[Stored data entries]
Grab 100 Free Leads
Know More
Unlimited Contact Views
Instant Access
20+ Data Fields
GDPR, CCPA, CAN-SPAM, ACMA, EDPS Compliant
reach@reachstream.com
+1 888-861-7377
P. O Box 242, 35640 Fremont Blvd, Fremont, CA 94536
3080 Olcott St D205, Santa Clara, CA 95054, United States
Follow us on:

Brief
Give back exactly the lines from the one that contains "20+ Data Fields" to the end of the data above, both of those lines included.

Written answer
20+ Data Fields
GDPR, CCPA, CAN-SPAM, ACMA, EDPS Compliant
reach@reachstream.com
+1 888-861-7377
P. O Box 242, 35640 Fremont Blvd, Fremont, CA 94536
3080 Olcott St D205, Santa Clara, CA 95054, United States
Follow us on:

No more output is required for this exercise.